Qaradawi is a mixed bag, and his supposed virtues are heavily diluted. Unfortunately, unlike Abou Fadl or even Tariq Ramadan, he isn't a work in progress either. He is finished goods, and what you see is what you get.

Qaradawi is vintage Muslim Brotherhood, old school, and the Brotherhood has never distinguished itself by a great attachment to democracy. (When Egypt had a bit of it, they did a splendid job undermining it.) Qaradawi wants a system tolerant enough so that the Brotherhood can flourish within it--so that people like himself won't have to move away from the Nile and out to the sand flats of Qatar. But I don't think it goes further--or deeper--than that.

In Doha in January, Richard Haass did a very good job of showing up Qaradawi as a part-timer when it comes to democracy. Now that democratization has finally gotten closer to the top of the U.S. agenda, even vis-a-vis Egypt, Qaradawi has lined up with the nay-sayers, calling it an imperialist plot.
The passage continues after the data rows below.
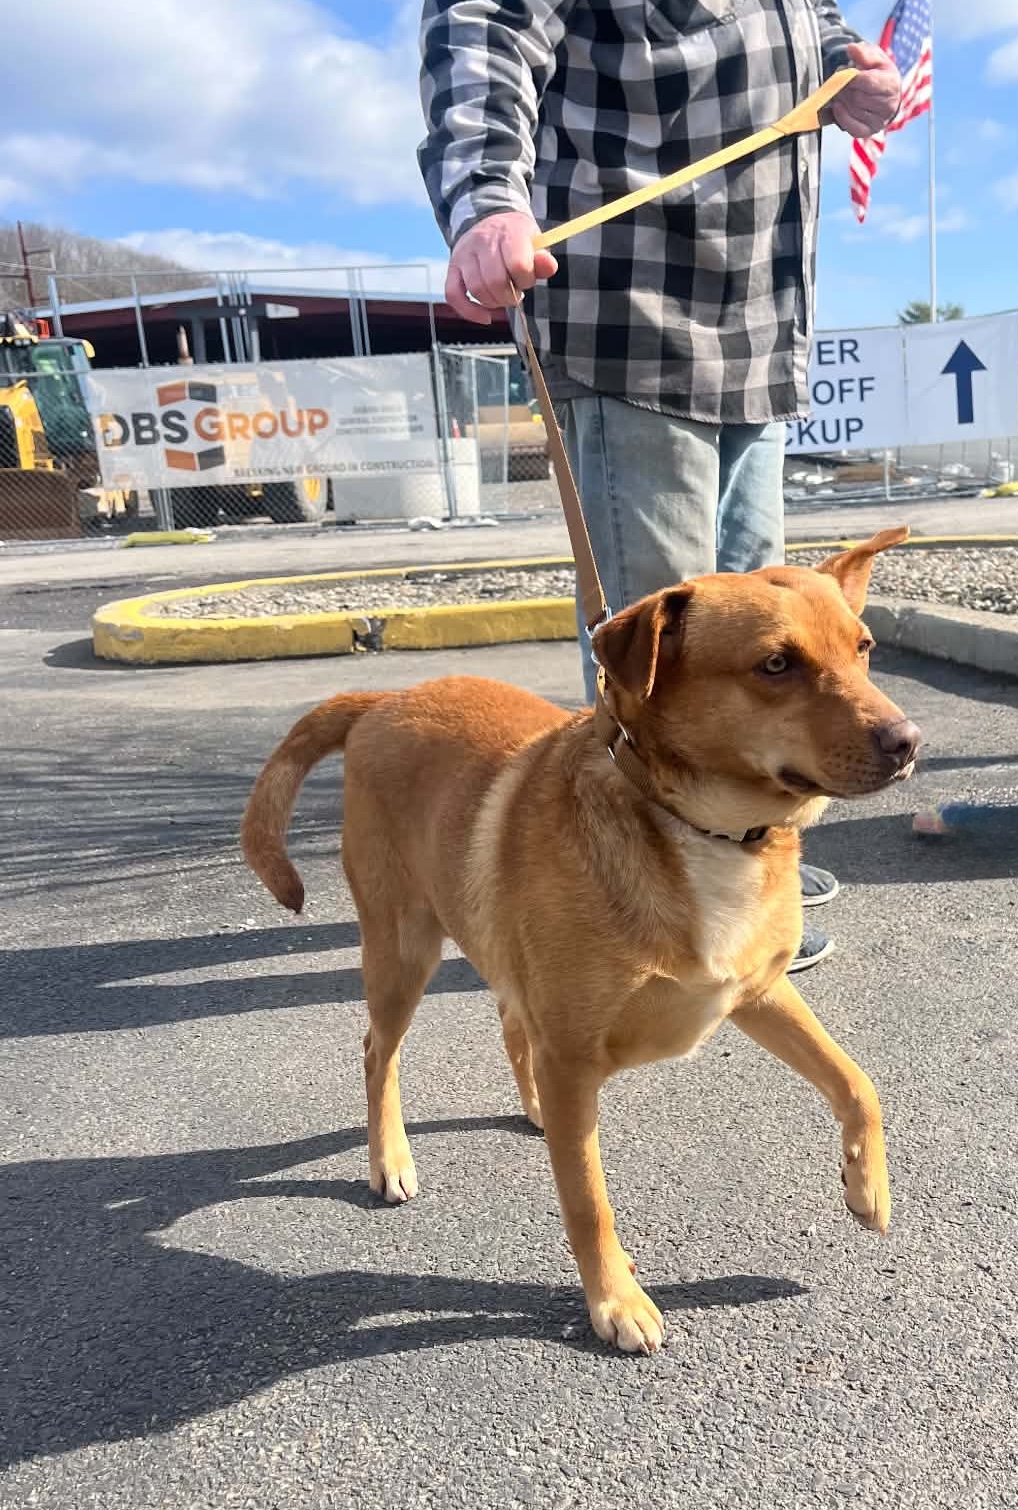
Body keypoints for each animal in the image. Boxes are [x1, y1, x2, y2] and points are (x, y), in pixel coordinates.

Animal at [242, 525, 920, 1354]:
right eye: (776, 665)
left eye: (865, 648)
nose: (908, 741)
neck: (698, 830)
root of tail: (384, 699)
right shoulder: (573, 1057)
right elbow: (588, 1201)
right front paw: (615, 1302)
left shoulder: (756, 992)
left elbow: (858, 1083)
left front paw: (867, 1186)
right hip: (403, 952)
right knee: (379, 1053)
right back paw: (389, 1158)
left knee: (509, 1020)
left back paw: (532, 1107)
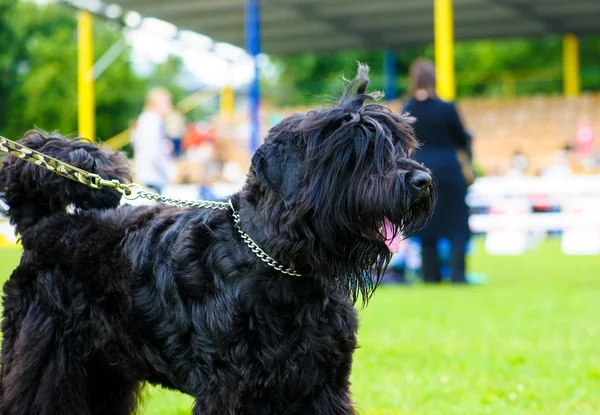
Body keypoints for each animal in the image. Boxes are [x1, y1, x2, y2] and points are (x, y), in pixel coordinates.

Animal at [0, 66, 432, 415]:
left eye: (399, 144)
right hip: (47, 360)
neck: (281, 267)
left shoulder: (321, 385)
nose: (422, 180)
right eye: (353, 149)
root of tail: (44, 226)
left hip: (104, 371)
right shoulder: (233, 389)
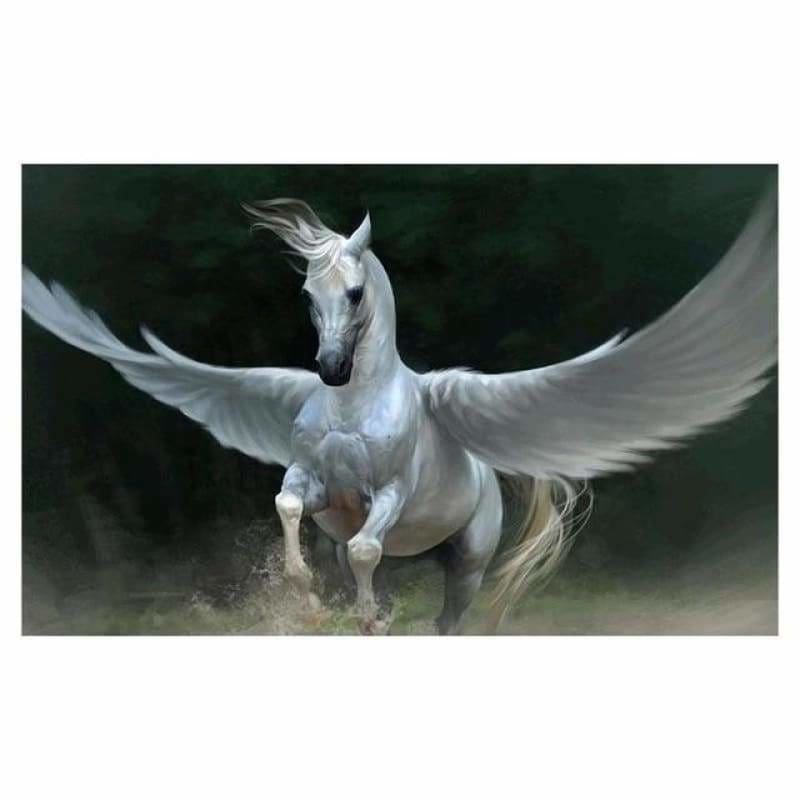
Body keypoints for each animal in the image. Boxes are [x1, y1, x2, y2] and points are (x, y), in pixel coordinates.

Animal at [22, 191, 777, 634]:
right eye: (307, 294)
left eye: (355, 293)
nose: (330, 368)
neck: (354, 403)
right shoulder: (317, 486)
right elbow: (292, 510)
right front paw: (305, 596)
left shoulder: (385, 493)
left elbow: (366, 546)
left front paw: (366, 618)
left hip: (466, 563)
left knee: (445, 617)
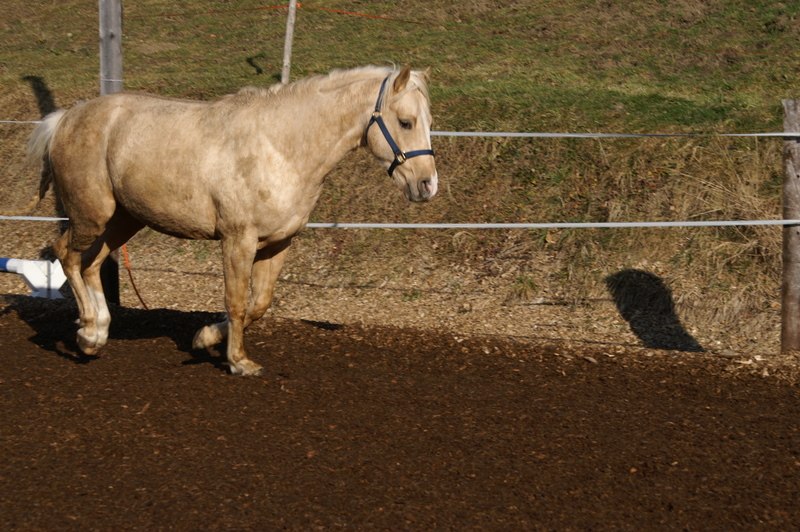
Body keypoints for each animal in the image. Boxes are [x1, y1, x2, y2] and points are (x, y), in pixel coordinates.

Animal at [8, 65, 438, 375]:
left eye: (428, 121)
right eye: (405, 121)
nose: (427, 185)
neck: (280, 148)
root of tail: (67, 116)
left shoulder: (279, 243)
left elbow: (258, 304)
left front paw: (204, 339)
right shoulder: (237, 240)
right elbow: (235, 301)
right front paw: (239, 362)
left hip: (124, 220)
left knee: (91, 263)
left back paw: (98, 329)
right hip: (91, 214)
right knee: (67, 255)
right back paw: (87, 334)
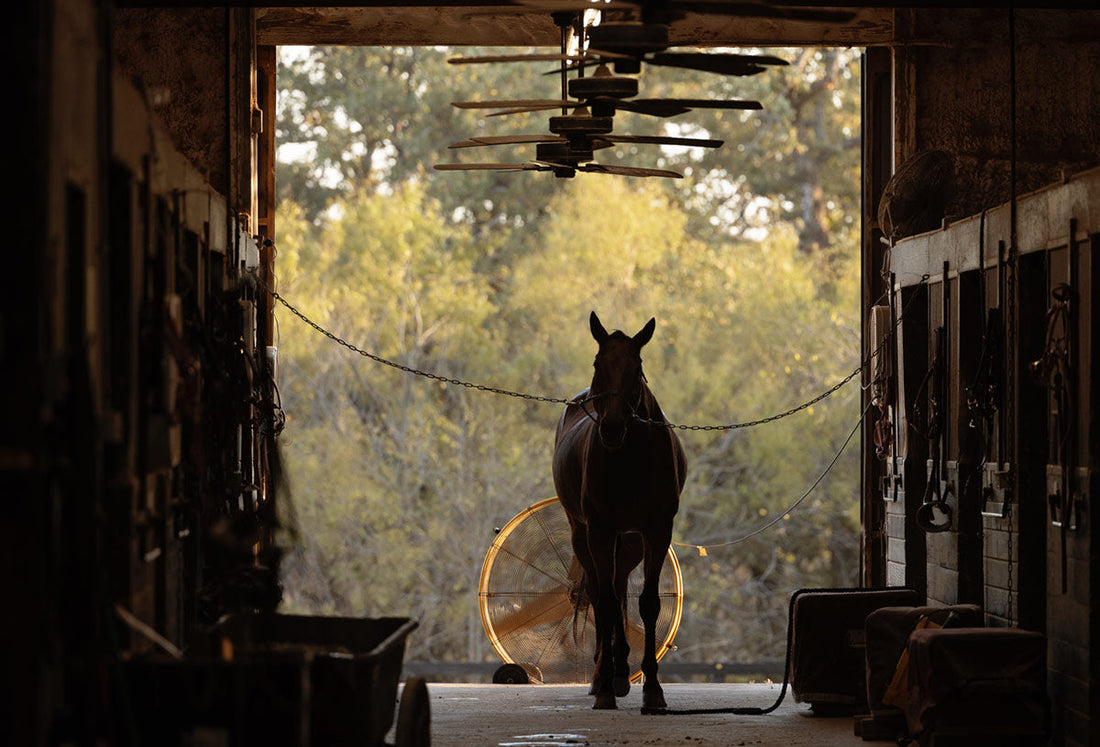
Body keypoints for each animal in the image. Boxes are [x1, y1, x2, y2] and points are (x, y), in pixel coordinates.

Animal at [552, 312, 687, 711]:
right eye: (598, 363)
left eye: (636, 367)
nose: (611, 428)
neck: (630, 459)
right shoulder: (599, 529)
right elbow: (607, 602)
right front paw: (605, 687)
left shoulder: (657, 531)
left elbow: (648, 604)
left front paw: (653, 689)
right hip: (584, 534)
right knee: (601, 594)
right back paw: (603, 675)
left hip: (629, 541)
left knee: (619, 585)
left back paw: (620, 670)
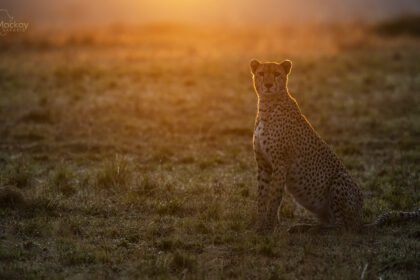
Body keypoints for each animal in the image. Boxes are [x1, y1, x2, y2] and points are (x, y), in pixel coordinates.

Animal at [251, 58, 418, 232]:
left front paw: (268, 227)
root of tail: (360, 220)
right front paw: (260, 225)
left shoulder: (280, 164)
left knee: (341, 226)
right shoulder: (263, 164)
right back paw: (304, 226)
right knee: (331, 222)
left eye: (277, 74)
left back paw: (311, 229)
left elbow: (274, 198)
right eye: (261, 73)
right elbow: (262, 196)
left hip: (339, 179)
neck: (267, 106)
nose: (268, 84)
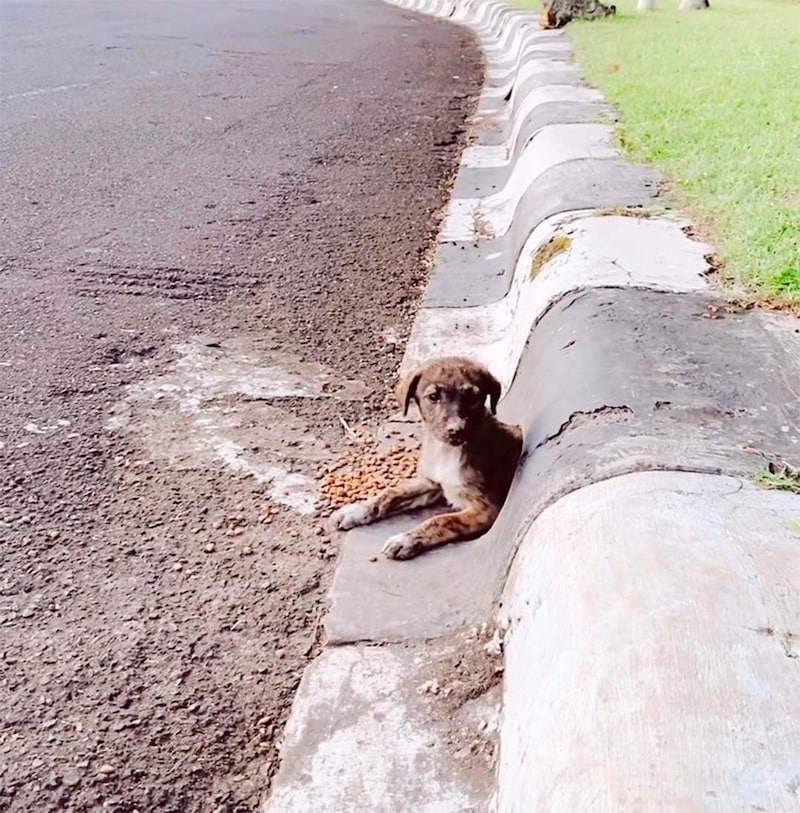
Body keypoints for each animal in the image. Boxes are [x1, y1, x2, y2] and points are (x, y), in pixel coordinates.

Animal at [332, 356, 524, 560]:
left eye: (473, 397)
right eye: (433, 397)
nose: (456, 430)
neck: (446, 451)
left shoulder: (486, 509)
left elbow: (442, 520)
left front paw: (406, 540)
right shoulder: (432, 483)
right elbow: (391, 493)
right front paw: (357, 510)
I think he's an obstacle to really deep thinking on democracy and pluralism. (Poor Abou Fadl, who has been on his receiving end, would certainly agree.) Yes, Qaradawi's immensely popular, but (God strike me for writing this), you cannot make a silk purse from a sow's ear--or a champion of democracy from a classic Muslim Brother. He's not as good as it gets. I think it could get better.

Finally, it is a bit of a problem that he gives all these interviews to Hamas media, telling everybody--men and women--to go out and kill Israelis indiscriminately. In some circles, this is just shrugged off as "cycle of violence," but it's really a very dramatic escalation, and Qaradawi has contributed his share and then some. To look the other way over that facet of his activism is somehow to legitimize it. That's why he lost his multi-entry visa to America the Golden--and he ain't gonna get it back anytime soon.